Rewrite the part of the lines that opens with the line containing "76: (778, 514)" and closes with the line containing "49: (723, 394)", replacing "(879, 593)" with "(879, 539)" and leaving everything else unchanged.

Stored records:
------------------------------------------------------------------------

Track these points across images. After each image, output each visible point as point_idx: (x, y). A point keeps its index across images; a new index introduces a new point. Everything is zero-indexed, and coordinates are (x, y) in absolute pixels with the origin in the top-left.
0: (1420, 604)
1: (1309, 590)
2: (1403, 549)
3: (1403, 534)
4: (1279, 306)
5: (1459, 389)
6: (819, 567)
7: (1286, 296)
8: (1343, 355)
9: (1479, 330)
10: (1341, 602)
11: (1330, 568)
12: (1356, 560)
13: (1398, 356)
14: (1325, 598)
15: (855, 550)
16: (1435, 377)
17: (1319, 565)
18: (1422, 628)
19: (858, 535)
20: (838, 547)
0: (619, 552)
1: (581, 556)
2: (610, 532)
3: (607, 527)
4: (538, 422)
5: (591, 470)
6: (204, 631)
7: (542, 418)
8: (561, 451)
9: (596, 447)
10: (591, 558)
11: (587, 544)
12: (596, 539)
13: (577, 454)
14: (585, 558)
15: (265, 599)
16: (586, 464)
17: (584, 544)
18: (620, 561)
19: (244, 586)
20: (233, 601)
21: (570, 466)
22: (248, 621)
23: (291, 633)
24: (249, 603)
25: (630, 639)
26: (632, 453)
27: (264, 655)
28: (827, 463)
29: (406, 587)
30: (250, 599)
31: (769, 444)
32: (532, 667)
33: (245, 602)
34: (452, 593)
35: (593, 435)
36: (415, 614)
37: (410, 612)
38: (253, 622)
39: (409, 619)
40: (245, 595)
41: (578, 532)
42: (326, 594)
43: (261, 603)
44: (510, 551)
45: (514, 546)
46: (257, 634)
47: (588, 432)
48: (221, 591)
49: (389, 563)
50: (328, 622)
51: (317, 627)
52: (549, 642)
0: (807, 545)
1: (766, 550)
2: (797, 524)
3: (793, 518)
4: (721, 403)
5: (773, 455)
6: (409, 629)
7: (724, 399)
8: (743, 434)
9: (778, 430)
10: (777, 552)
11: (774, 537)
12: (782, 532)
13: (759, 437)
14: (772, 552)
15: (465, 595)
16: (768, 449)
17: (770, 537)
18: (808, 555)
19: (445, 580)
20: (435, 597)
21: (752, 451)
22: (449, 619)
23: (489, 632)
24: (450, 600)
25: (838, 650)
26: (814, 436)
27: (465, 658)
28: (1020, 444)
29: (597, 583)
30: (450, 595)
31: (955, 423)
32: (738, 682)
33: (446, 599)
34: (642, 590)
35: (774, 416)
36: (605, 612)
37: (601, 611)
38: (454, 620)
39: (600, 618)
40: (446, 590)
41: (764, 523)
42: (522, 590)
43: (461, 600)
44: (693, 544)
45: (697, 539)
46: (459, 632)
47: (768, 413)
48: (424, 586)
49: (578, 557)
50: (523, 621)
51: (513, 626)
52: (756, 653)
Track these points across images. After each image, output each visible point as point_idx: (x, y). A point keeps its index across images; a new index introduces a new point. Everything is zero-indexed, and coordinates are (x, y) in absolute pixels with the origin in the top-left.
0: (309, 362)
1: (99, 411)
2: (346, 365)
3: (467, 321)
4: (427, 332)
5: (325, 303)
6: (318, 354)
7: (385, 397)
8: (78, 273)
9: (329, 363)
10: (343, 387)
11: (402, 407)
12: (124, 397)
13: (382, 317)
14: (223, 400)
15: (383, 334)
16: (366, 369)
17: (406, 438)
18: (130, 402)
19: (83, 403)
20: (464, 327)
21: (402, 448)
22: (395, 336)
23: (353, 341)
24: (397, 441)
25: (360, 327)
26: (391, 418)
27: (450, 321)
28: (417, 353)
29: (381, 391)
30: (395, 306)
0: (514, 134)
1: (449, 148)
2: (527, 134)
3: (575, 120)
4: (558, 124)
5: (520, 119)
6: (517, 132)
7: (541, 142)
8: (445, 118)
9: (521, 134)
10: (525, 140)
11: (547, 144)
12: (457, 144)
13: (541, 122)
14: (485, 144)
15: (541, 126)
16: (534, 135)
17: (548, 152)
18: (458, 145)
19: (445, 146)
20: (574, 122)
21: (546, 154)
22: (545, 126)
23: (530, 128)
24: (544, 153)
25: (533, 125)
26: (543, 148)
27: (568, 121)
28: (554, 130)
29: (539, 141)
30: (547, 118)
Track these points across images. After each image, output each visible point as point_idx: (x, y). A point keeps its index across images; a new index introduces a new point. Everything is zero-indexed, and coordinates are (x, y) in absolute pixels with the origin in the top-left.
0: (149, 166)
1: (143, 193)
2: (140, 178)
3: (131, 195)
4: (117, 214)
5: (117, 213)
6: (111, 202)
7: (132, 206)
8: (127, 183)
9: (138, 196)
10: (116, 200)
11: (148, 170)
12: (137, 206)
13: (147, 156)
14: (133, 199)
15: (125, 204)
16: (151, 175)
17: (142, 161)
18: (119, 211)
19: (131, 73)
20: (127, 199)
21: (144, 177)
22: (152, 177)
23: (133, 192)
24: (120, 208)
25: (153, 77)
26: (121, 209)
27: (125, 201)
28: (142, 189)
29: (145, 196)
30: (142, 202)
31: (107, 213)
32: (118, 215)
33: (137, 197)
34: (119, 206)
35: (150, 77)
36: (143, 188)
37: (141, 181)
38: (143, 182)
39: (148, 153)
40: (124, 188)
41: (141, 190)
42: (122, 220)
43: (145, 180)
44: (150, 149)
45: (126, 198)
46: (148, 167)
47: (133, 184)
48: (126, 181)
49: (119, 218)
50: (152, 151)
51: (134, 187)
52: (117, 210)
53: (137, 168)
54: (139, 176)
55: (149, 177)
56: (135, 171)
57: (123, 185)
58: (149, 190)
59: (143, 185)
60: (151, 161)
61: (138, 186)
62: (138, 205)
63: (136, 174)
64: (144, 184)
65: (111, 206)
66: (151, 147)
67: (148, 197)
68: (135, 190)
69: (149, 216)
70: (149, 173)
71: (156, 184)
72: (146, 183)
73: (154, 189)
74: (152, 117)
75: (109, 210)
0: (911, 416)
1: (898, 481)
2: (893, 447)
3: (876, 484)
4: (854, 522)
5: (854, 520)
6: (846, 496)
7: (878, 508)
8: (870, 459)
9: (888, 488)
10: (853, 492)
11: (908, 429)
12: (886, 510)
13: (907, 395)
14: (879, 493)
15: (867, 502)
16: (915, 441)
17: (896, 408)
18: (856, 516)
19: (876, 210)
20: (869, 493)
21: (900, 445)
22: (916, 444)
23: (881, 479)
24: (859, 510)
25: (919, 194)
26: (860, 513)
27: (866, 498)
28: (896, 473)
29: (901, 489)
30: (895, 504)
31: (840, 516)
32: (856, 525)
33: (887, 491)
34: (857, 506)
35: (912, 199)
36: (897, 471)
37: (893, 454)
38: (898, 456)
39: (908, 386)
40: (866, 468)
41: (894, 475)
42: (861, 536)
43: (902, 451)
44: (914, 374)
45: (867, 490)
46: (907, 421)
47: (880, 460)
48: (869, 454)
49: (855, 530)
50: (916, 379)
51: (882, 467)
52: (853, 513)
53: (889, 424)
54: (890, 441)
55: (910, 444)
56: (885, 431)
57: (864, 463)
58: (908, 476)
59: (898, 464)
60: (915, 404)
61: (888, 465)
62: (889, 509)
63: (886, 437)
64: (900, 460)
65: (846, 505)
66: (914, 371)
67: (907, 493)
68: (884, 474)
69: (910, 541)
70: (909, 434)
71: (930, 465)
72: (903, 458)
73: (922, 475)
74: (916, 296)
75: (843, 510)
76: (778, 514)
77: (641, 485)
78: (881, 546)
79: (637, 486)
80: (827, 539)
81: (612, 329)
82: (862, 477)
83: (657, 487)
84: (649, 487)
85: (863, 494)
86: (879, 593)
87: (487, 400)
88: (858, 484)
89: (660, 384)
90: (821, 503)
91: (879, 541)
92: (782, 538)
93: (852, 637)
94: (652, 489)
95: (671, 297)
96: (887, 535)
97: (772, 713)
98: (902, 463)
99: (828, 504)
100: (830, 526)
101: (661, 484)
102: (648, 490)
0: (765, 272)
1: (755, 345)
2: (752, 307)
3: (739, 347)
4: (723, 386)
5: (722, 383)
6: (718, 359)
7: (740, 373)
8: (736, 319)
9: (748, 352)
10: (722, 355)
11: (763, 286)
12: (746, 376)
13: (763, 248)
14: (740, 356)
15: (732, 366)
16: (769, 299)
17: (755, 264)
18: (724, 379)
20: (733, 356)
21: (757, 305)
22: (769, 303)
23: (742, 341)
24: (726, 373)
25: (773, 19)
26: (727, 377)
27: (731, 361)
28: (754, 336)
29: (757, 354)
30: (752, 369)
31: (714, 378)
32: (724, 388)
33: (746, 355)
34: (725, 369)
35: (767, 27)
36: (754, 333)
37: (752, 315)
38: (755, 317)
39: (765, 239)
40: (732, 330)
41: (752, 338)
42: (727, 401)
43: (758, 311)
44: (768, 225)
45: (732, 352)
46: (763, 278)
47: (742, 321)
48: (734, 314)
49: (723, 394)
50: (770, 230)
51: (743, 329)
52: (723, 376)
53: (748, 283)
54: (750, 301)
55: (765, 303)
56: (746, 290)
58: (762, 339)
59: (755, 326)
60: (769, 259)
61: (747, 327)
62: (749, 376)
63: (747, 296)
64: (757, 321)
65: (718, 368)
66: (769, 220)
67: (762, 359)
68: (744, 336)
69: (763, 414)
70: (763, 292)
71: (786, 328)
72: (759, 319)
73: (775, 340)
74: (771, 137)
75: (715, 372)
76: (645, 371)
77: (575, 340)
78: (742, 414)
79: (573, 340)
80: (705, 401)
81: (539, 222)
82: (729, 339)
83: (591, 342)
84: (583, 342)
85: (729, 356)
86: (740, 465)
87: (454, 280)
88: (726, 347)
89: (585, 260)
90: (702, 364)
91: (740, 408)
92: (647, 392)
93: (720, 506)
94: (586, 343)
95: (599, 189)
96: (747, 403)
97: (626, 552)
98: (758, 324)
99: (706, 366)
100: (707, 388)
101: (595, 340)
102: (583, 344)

------------------------------------------------------------------------

__Finished task__.
76: (778, 514)
77: (641, 485)
78: (881, 546)
79: (637, 486)
80: (827, 539)
81: (612, 329)
82: (862, 477)
83: (657, 487)
84: (649, 487)
85: (863, 494)
86: (879, 539)
87: (487, 400)
88: (858, 484)
89: (660, 384)
90: (821, 503)
91: (879, 541)
92: (782, 538)
93: (852, 637)
94: (652, 489)
95: (671, 297)
96: (887, 535)
97: (772, 713)
98: (902, 463)
99: (828, 504)
100: (830, 526)
101: (661, 484)
102: (648, 490)
0: (765, 272)
1: (755, 345)
2: (752, 307)
3: (739, 347)
4: (723, 386)
5: (722, 383)
6: (718, 359)
7: (740, 373)
8: (736, 319)
9: (748, 352)
10: (722, 355)
11: (763, 286)
12: (746, 376)
13: (763, 248)
14: (740, 356)
15: (732, 366)
16: (769, 299)
17: (755, 264)
18: (724, 379)
20: (733, 356)
21: (757, 305)
22: (769, 303)
23: (742, 341)
24: (726, 373)
25: (773, 19)
26: (727, 377)
27: (731, 361)
28: (754, 336)
29: (757, 354)
30: (752, 369)
31: (714, 378)
32: (724, 388)
33: (746, 355)
34: (725, 369)
35: (767, 27)
36: (754, 333)
37: (752, 315)
38: (755, 317)
39: (765, 239)
40: (732, 330)
41: (752, 338)
42: (727, 401)
43: (758, 311)
44: (768, 225)
45: (732, 352)
46: (763, 278)
47: (742, 321)
48: (734, 314)
49: (723, 394)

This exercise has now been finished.